Clement put a hand gently on her shoulder. He did his best, telling her that she must not lose heart and that her persistence was bound to bring rewards, but he couldn’t begin to understand. He had no wind driving him – no desired destination in life. Clem was content merely to coast through a seemingly random series of projects that were often adopted and abandoned within the same week. His present fascination, for instance, was with the electric telegraph, leading to obscure experiments with currents and lengths of wire. This mechanical inclination was unprecedented among the Pardys. Knowing nothing of such matters, Elizabeth had left her son more or less alone – a lack of attention that had shaped his character as profoundly as her interference had shaped Hannah’s.

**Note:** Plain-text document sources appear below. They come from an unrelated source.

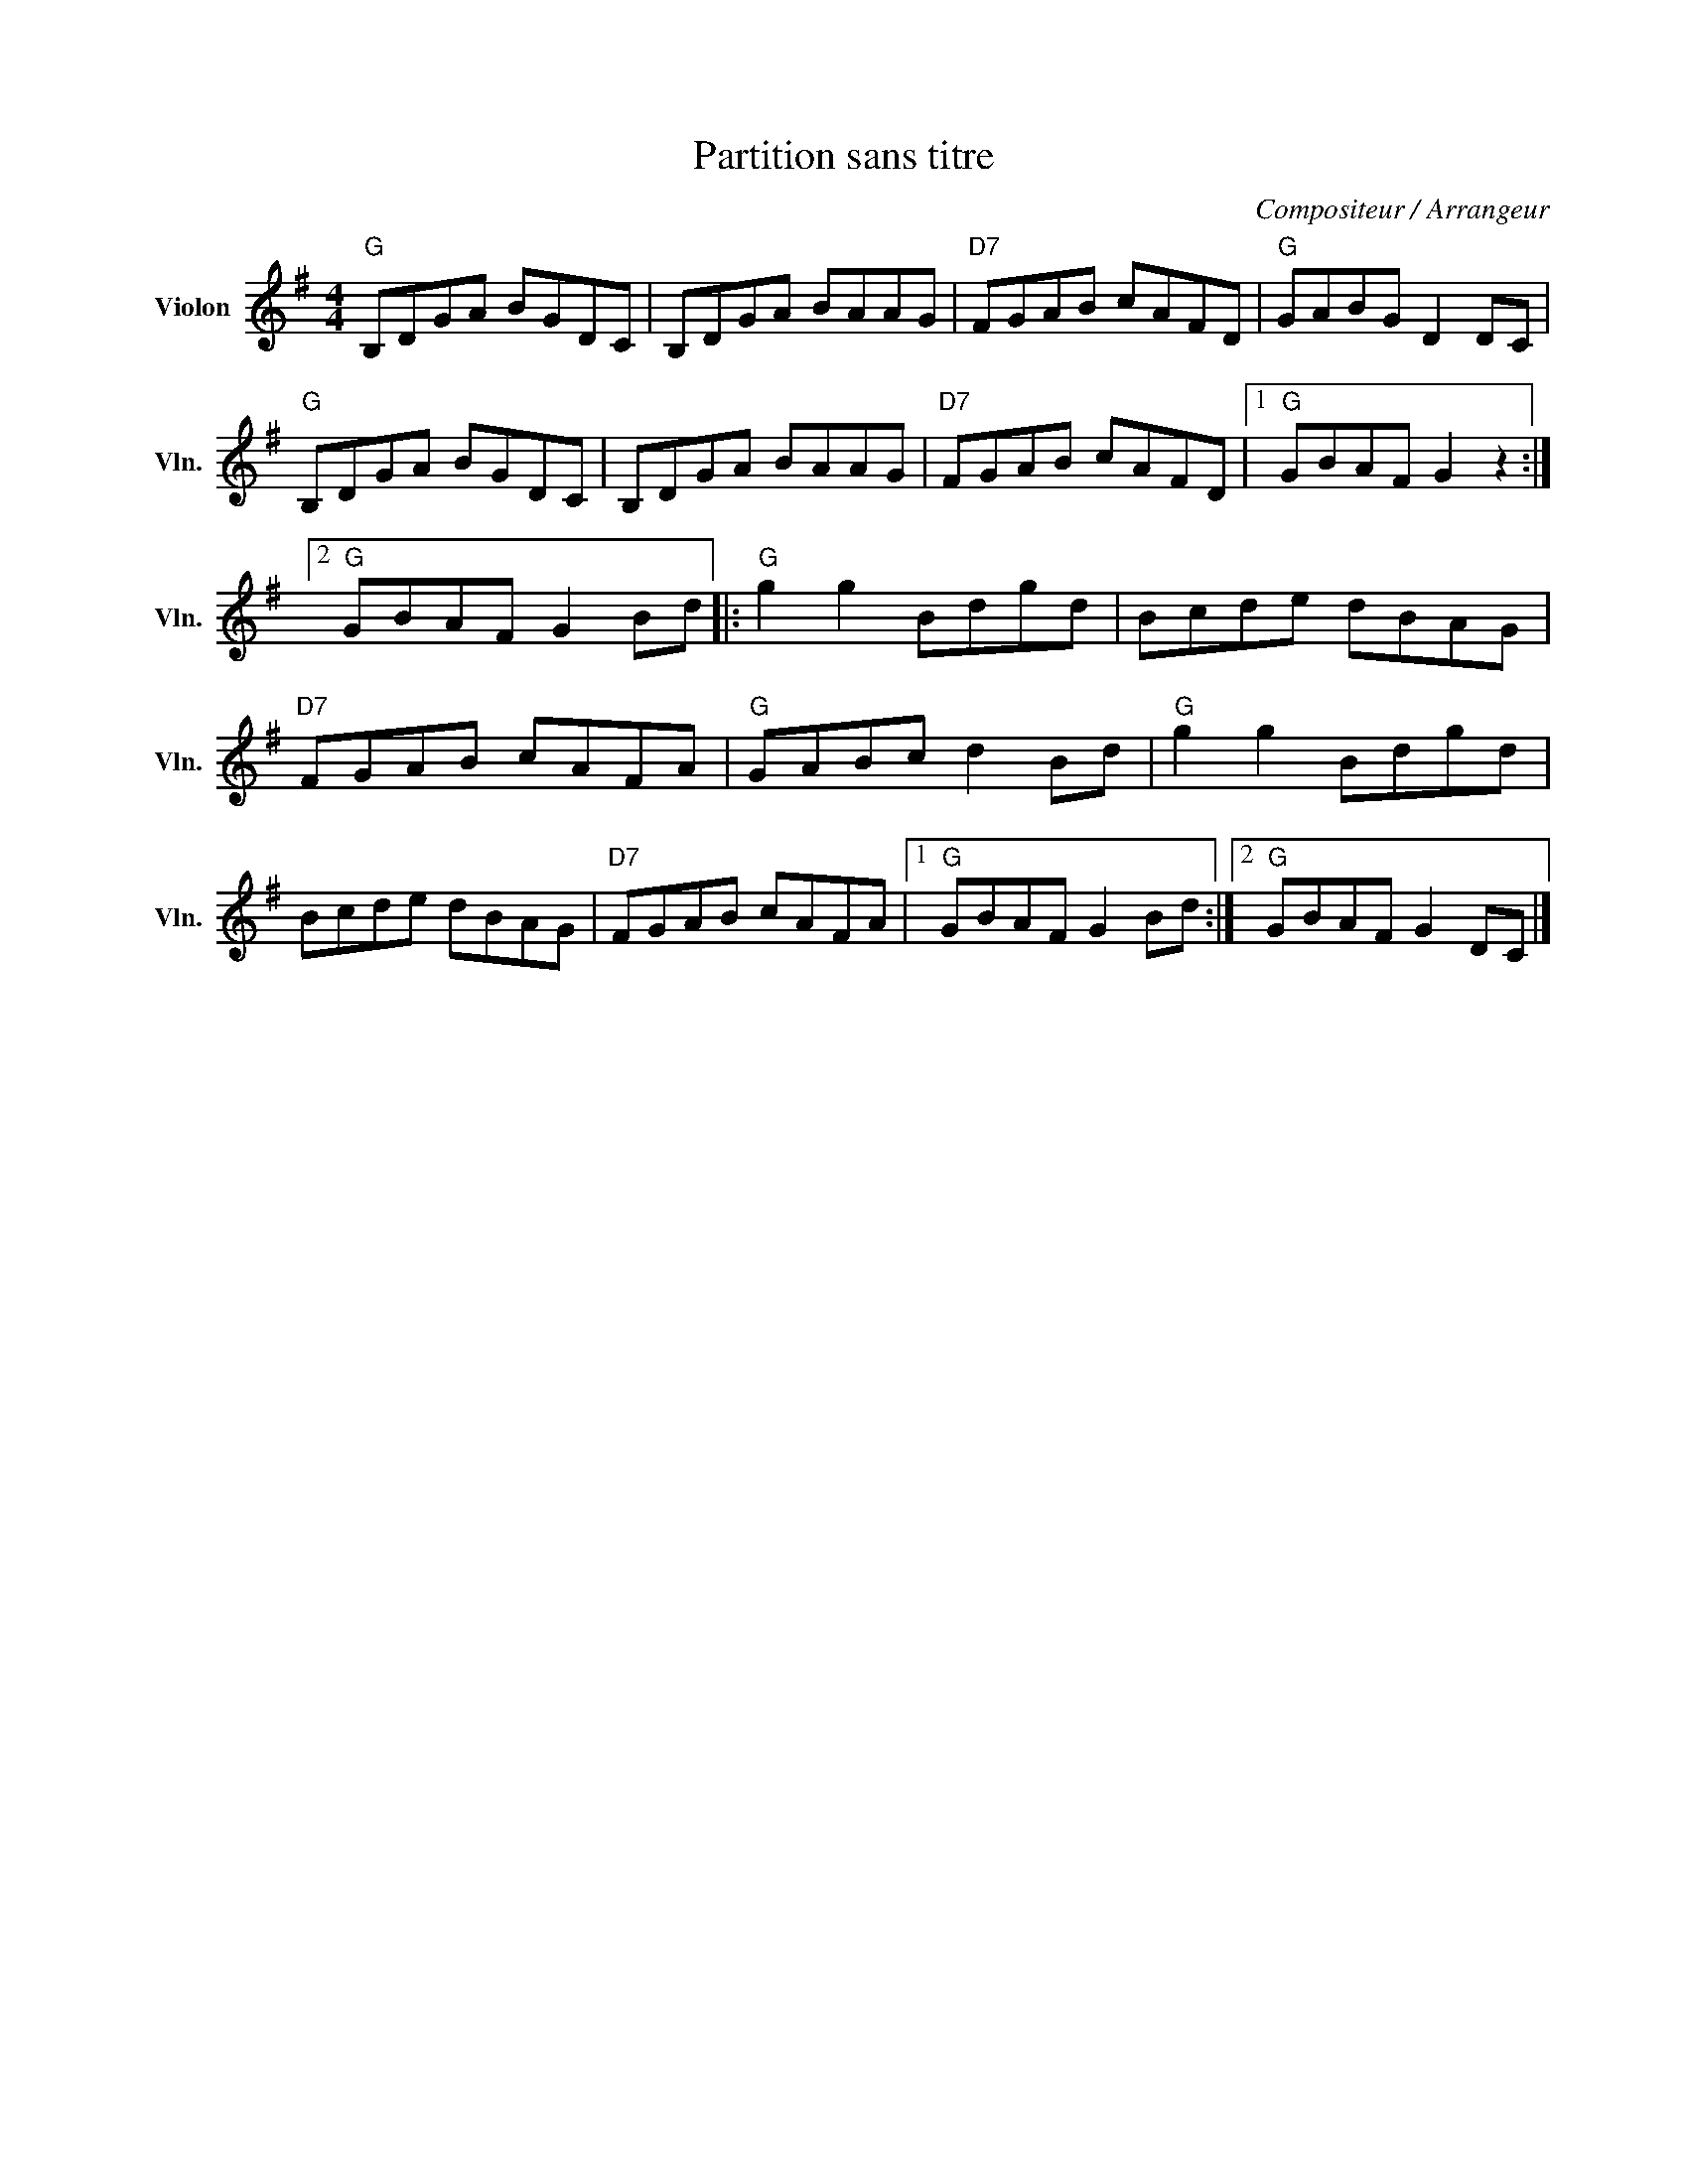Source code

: X:1
T:Partition sans titre
C:Compositeur / Arrangeur
L:1/8
M:4/4
I:linebreak $
K:G
V:1 treble nm="Violon" snm="Vln."
V:1
"G" B,DGA BGDC | B,DGA BAAG |"D7" FGAB cAFD |"G" GABG D2 DC |"G" B,DGA BGDC | B,DGA BAAG | %6
"D7" FGAB cAFD |1"G" GBAF G2 z2 :|2"G" GBAF G2 Bd |:"G" g2 g2 Bdgd | Bcde dBAG |"D7" FGAB cAFA | %12
"G" GABc d2 Bd |"G" g2 g2 Bdgd | Bcde dBAG |"D7" FGAB cAFA |1"G" GBAF G2 Bd :|2"G" GBAF G2 DC |] %18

‘You must come back, Han, at any rate,’ he concluded, ‘to reclaim your cloak and hat.’

Hannah shook her head, wiping her eye on the cuff of her gown. Even this was unthinkable. Returning to her mother’s side was a certain return to disappointment, to antagonism and dispute. It was reducing her, wearing her thin. She could not go on with it; she refused to. In her bookcase, between Mrs Trollope’s
Domestic Manners of the Americans
and Mrs Jameson’s
Sacred and Legendary Art
, was an envelope containing nearly fifteen pounds, scraped together over the past few years. The purpose of this sum, only half-perceived before that evening, came to her with sudden force. Hannah looked along the river, away from London and everyone in it. She had to act.